SQL queries on CSV files with column headers
A new feature of Drill 1.3.0 is the ability to query CSV files using the column names listed in the file’s header.
As an example, let’s look at this CSV formatted file of countries that participated in the 2012 Summer Olympics. Before we begin, rename the file so that it ends in ’.csvh’ instead of ’.csv’. The extension change tells Drill to parse the header of the CSV file, which means we can use the in-file identifiers for column names when we construct our queries.

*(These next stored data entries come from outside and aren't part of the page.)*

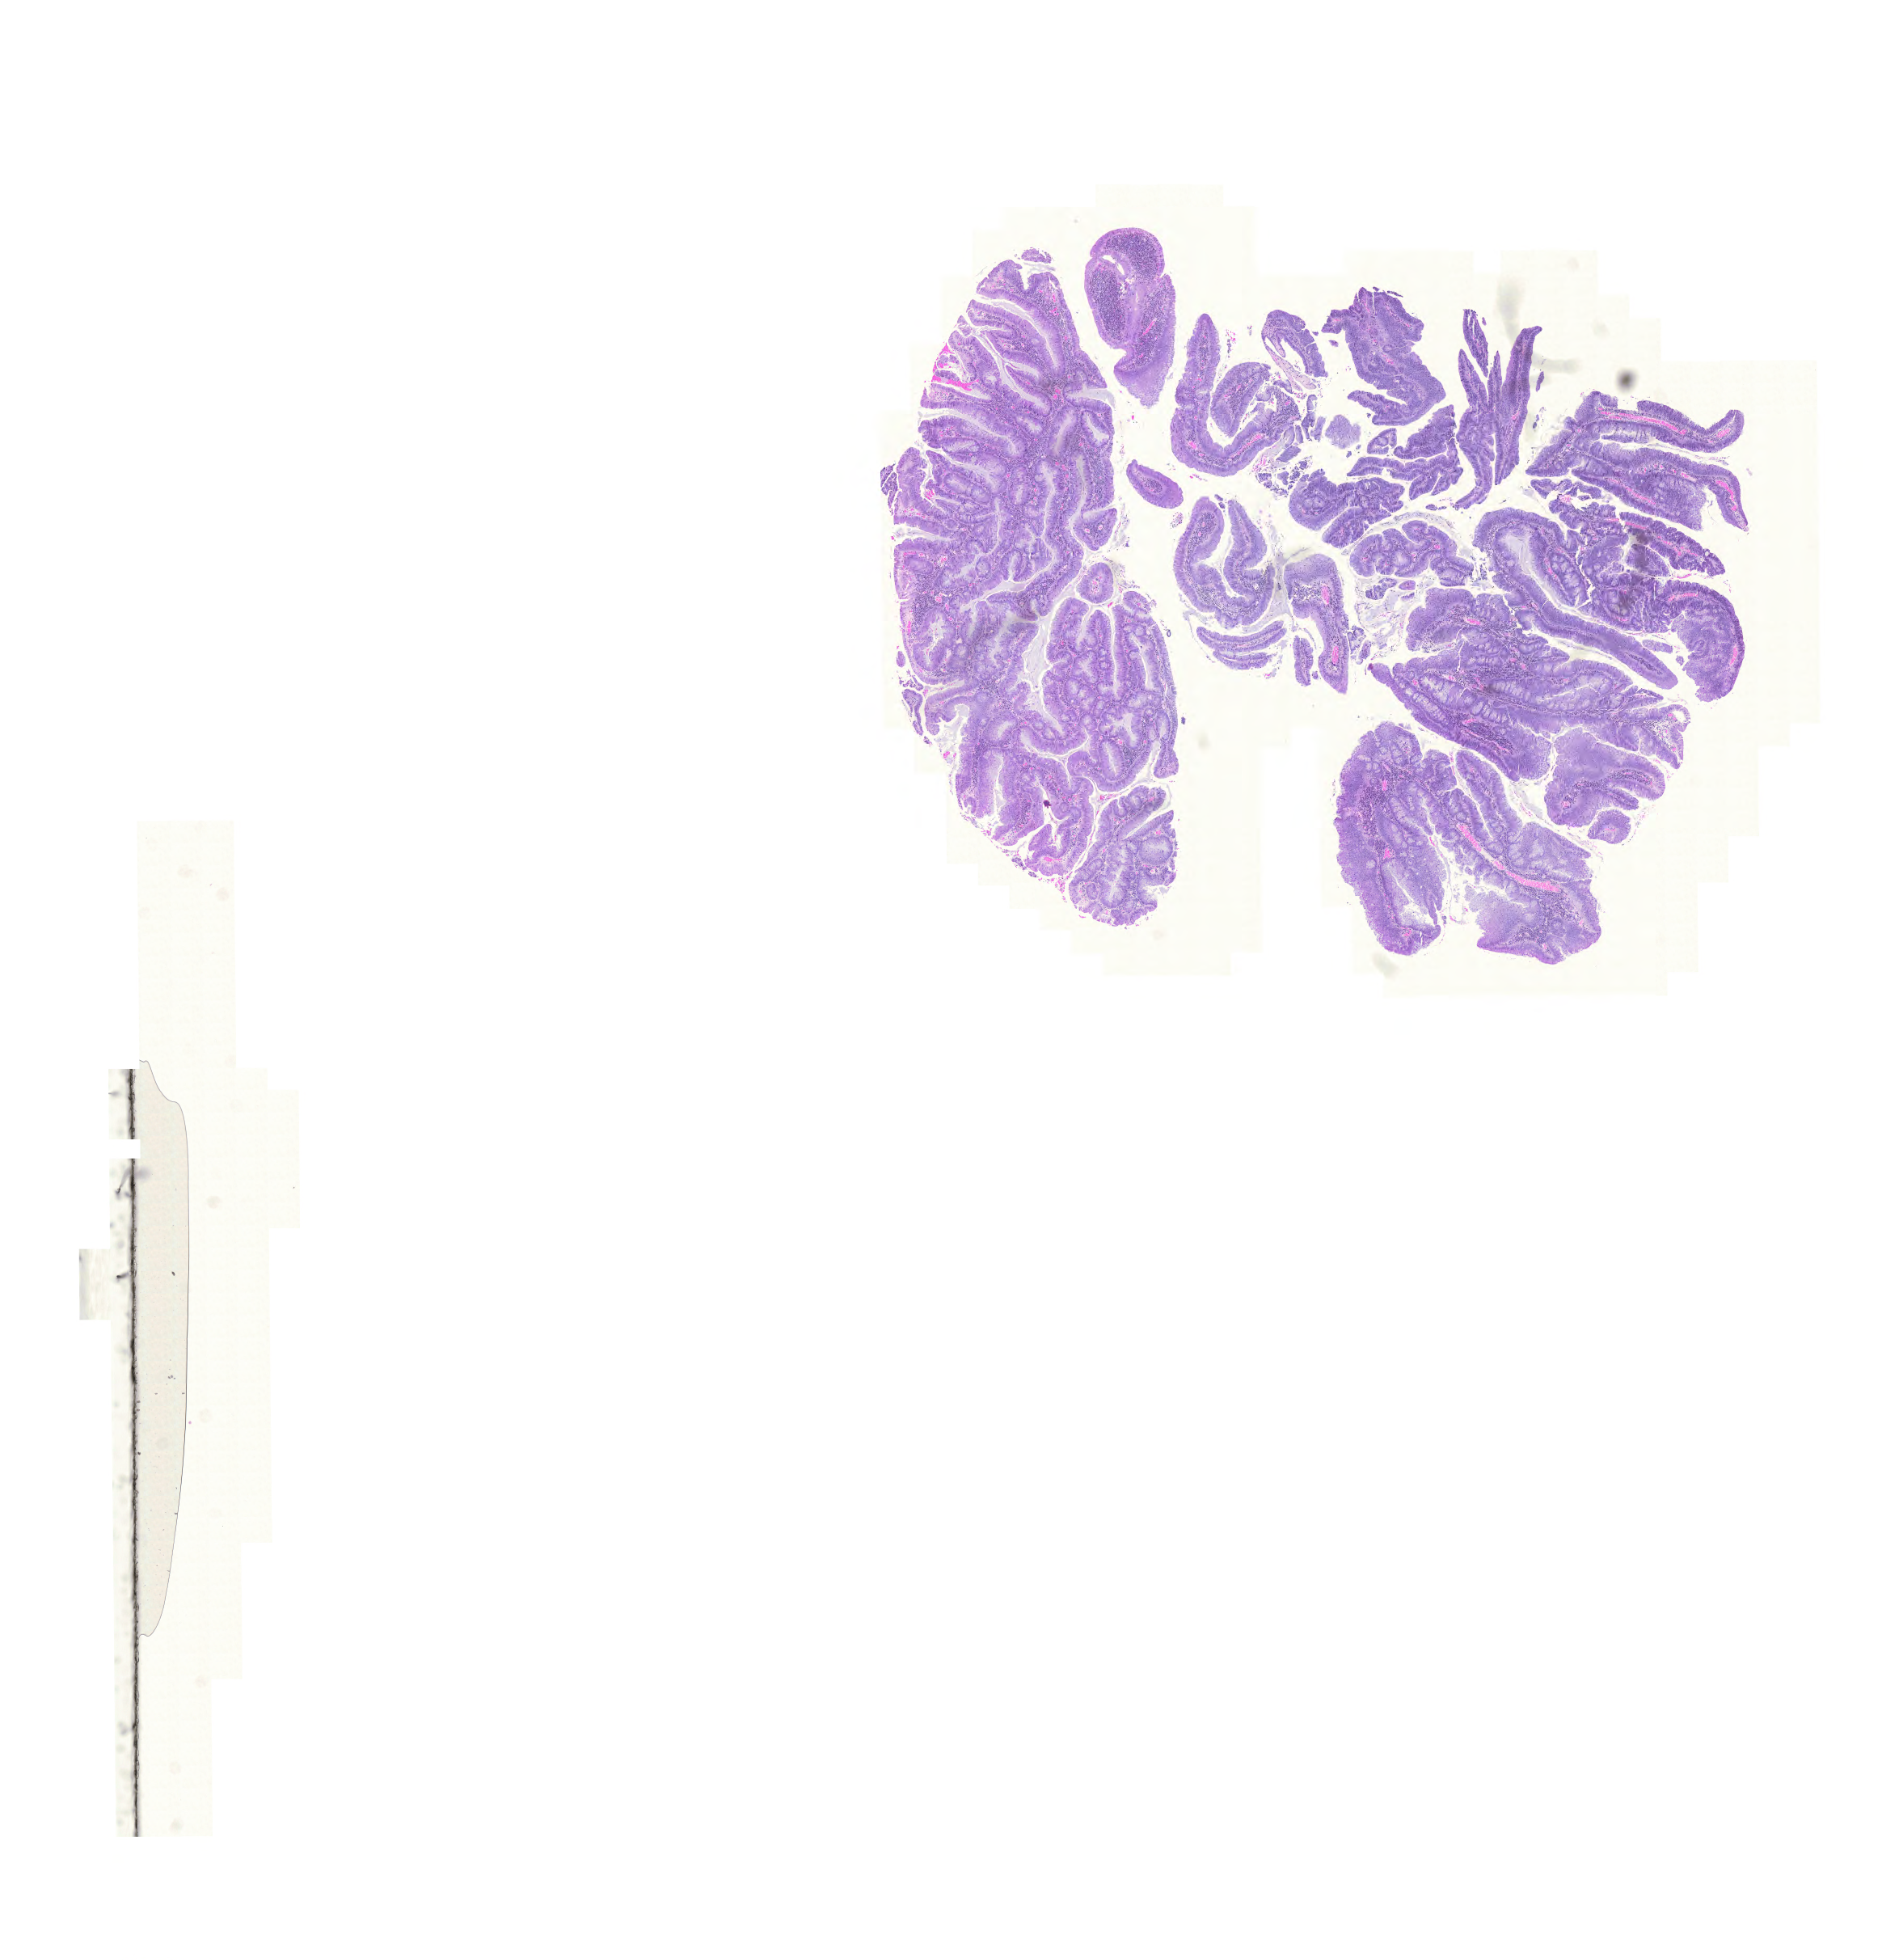
H&E whole-slide image, whole scanned area (about 17.3 x 18.0 mm, slide scanned at 20x) shown as a low-resolution overview; formalin-fixed paraffin-embedded (FFPE) diagnostic section; sample: primary tumour, colon. Patient: male, age at initial diagnosis 72 years.
Diagnosis: Adenocarcinoma, NOS (cecum). AJCC pathologic stage: IIA (6th edition).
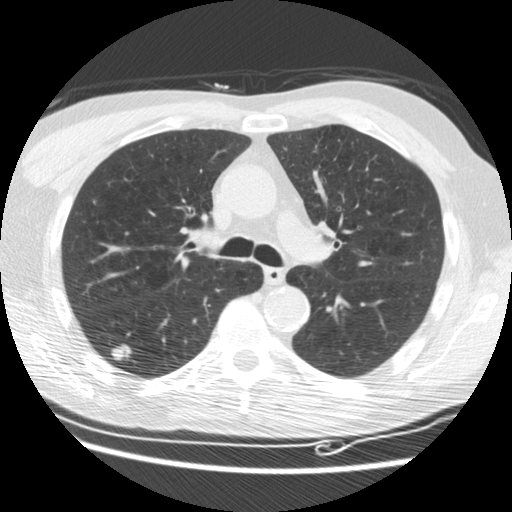
Low-dose screening chest CT, one axial slice; position 112 of 176 along the scan axis; reconstruction kernel STANDARD; 120 kVp; lung window (W 1500 / L -600 HU); 2.5 mm slice thickness; 512 × 512 image matrix.
Annotated regions visible in this slice (manually delineated by an expert):
- lesion 1 (tumor, lower lobe of right lung): box from (x=111, y=344) to (x=132, y=361) px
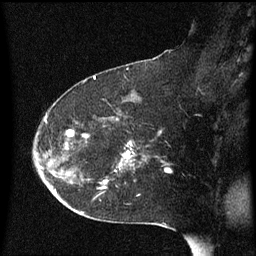
Breast MRI (dynamic contrast-enhanced), one sagittal slice; slice 36 of 60 in the series (ordered by position); dynamic contrast-enhanced series, image 2 of 3 at this slice position (ordered by acquisition); 1.5 T; TE 4.2 ms, TR 8.4 ms; 2 mm slice thickness; 256 × 256 image matrix. Patient: female, 54 years. From the clinical record (not read from this slice): setting: breast cancer imaged before/during neoadjuvant chemotherapy; receptor status: HR-positive, HER2-negative.
Structures marked on this image (semi-automatically segmented with operator editing):
- analysis volume of interest (the breast-tissue region the enhancement analysis was run in; not a lesion): bounding box <102,120,170,185> (left, top, right, bottom; pixels)
- tumour enhancement mask (voxels above the 70 % enhancement threshold inside the analysis volume of interest): <104,152,131,185>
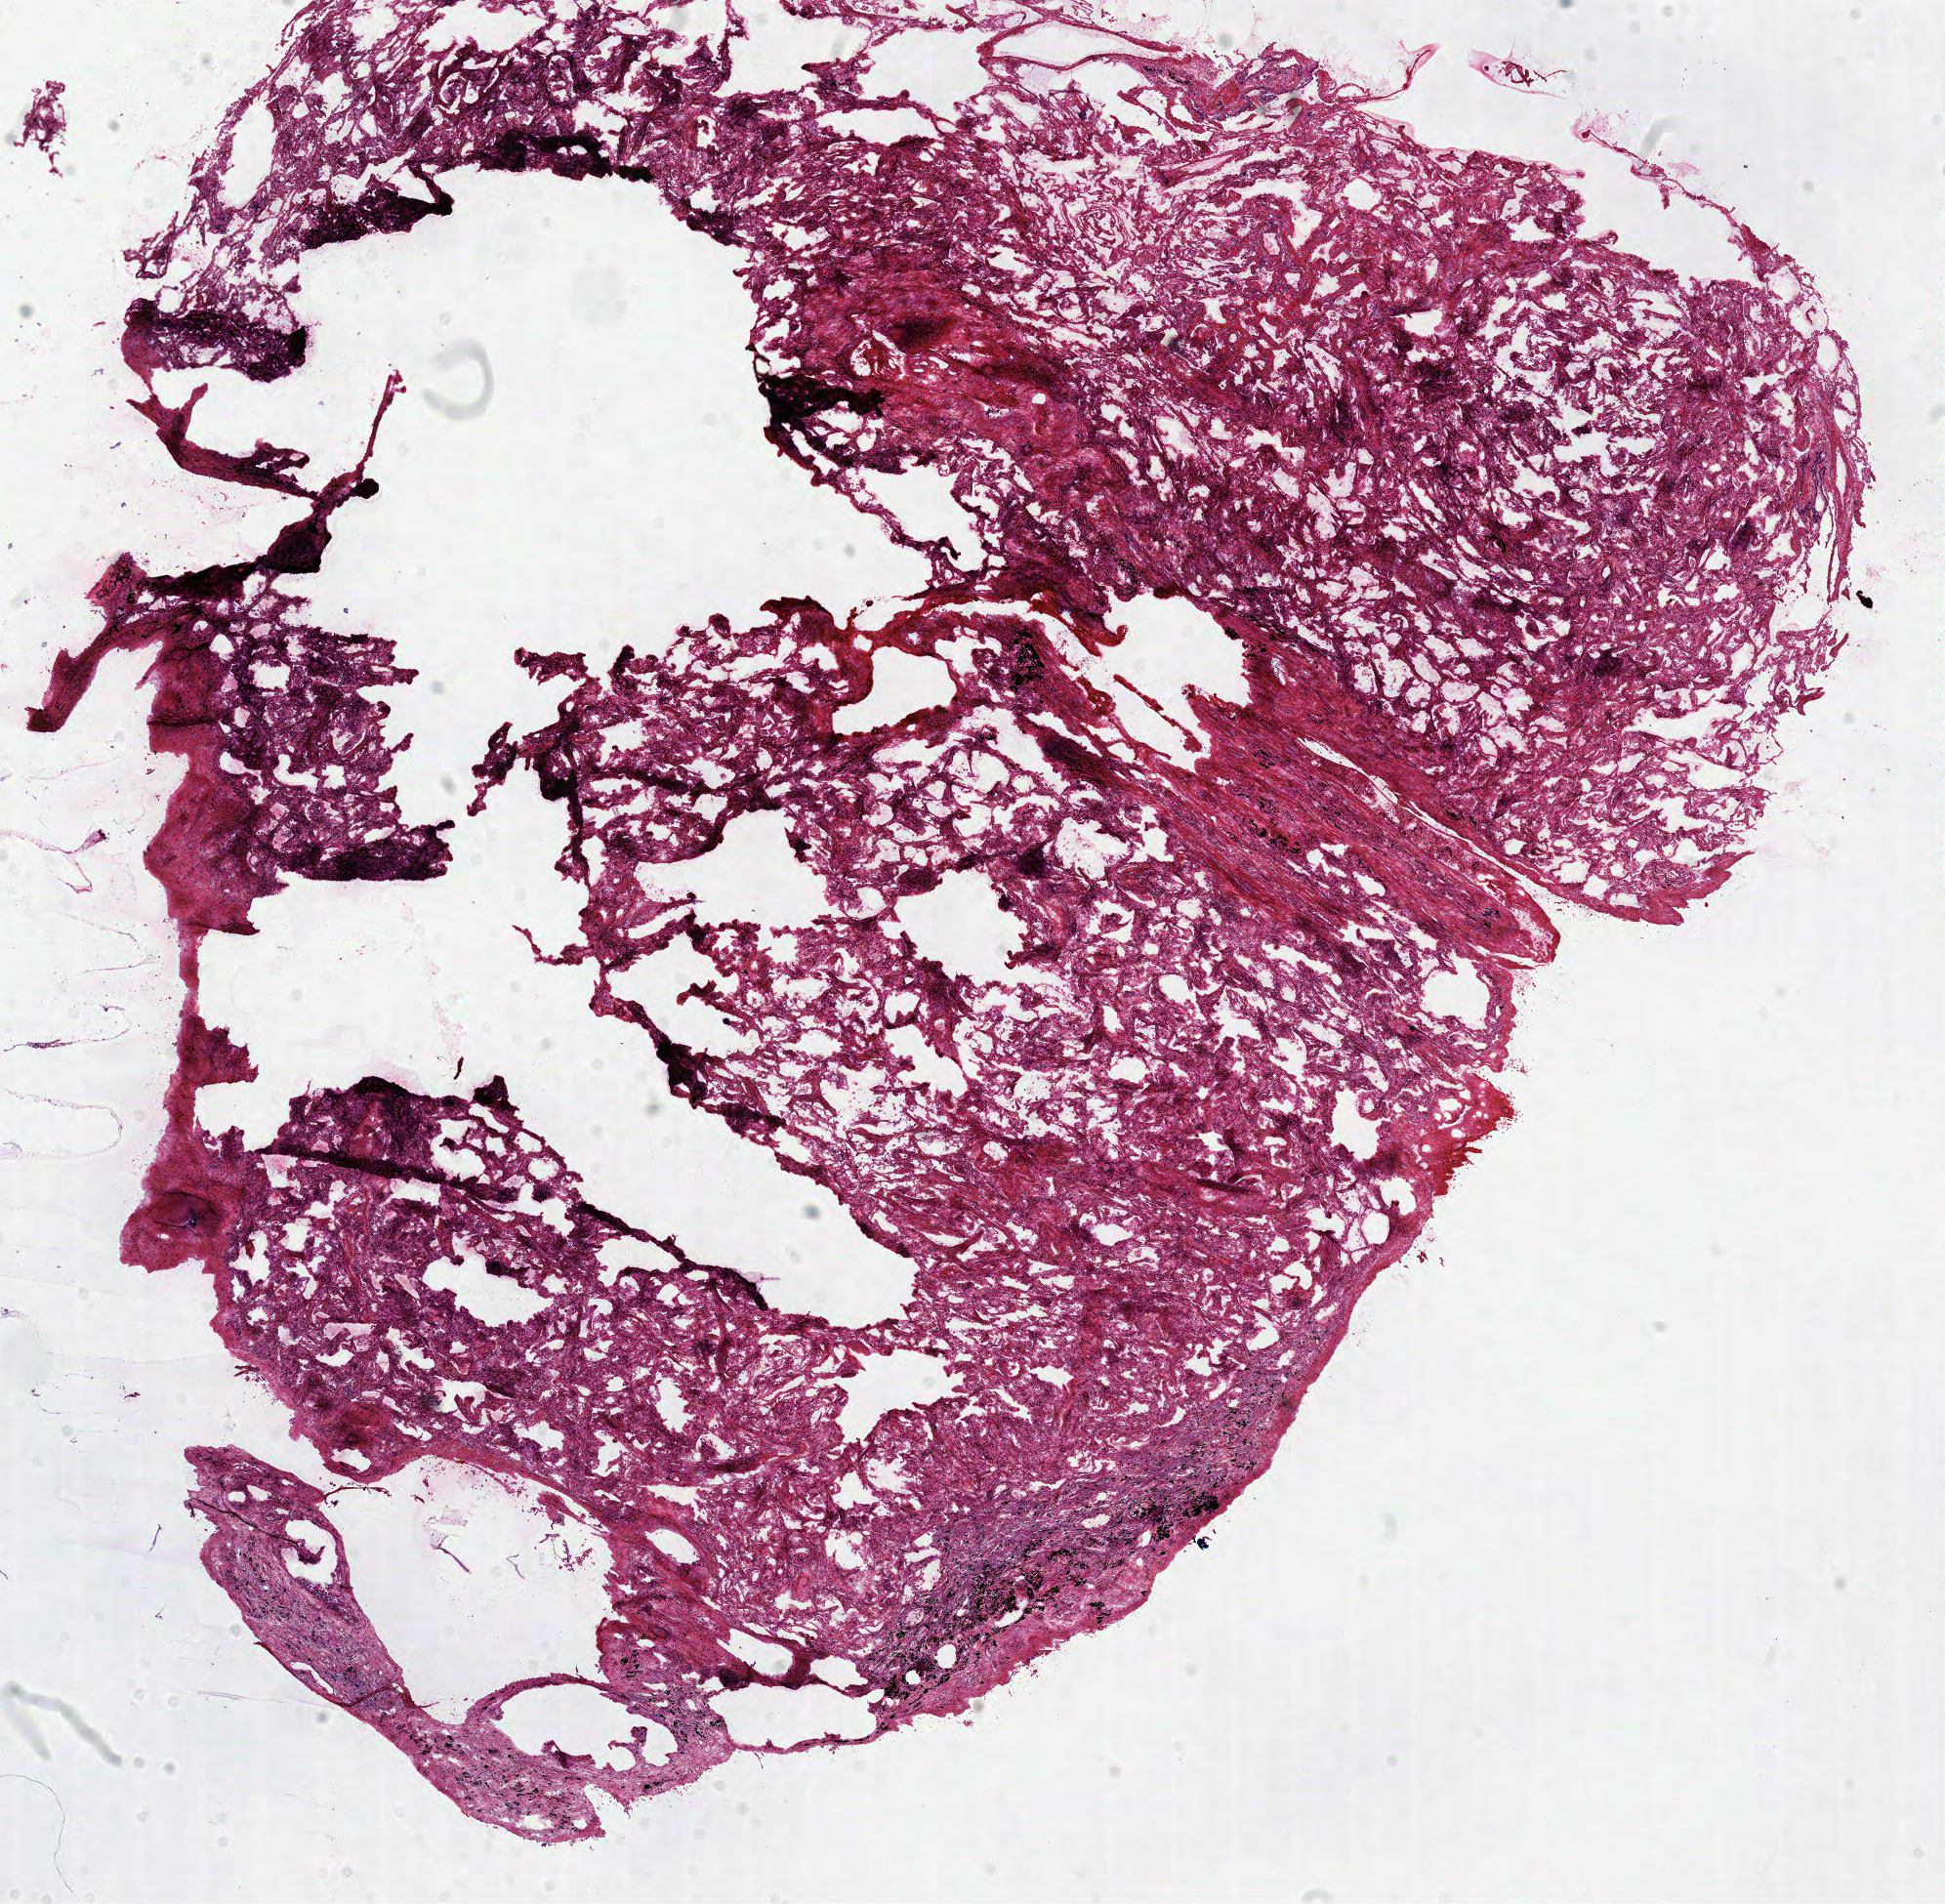
Digitized Hematoxylin and eosin (H&E) stained tissue section (whole slide), low-resolution overview of the scanned area, about 15.7 x 15.3 mm (from a 40x scan). Frozen section. Lung, solid tissue normal (non-tumour tissue) sample. Female, age 78 years at initial diagnosis.
This section: solid tissue normal (non-tumour) sample from the same patient. Patient diagnosis: Squamous cell carcinoma, NOS (upper lobe, lung).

So now we can ask for the 10 countries with the most medals by entering:
> SELECT `Country.name` AS Country, CAST(Total AS INT) `Total Medals` FROM dfs.`/path/to/olympic-medals2012.csvh` ORDER BY `Total Medals` DESC LIMIT 10;
+--------------+---------------+
| Country | Total Medals |
+--------------+---------------+
| US | 104 |
| China | 88 |
| Russia | 82 |
| UK | 65 |
| Germany | 44 |
| Japan | 38 |
| Australia | 35 |
| France | 34 |
| Italy | 28 |
| South Korea | 28 |
+--------------+---------------+
We can also enable header parsing for any extension (including regular .csv files) by using the Drill Web Console to
edit the JSON of a storage plugin. You can open the console by running ‘drill-embedded’ and going to
http://localhost:8047 in a browser. Once you’ve loaded the page, go to “Storage” at the top and click “Update” next to
(for example) the 'dfs’ plugin for the local file system. To enable header parsing for a file type we need to add the
key-value pair "extractHeader": true
to an entry in the “formats” section of the file. For instance, if we change the
plugin so that tab separated (.tsv) files now have their headers read, then the section for that format would read:
...
"tsv": {
"type": "text".
"extensions": [
"tsv"
],
"extractHeader": true,
"delimiter": "\t"
},
...
Drill was already an amazing tool for querying text files. But header parsing makes it even better!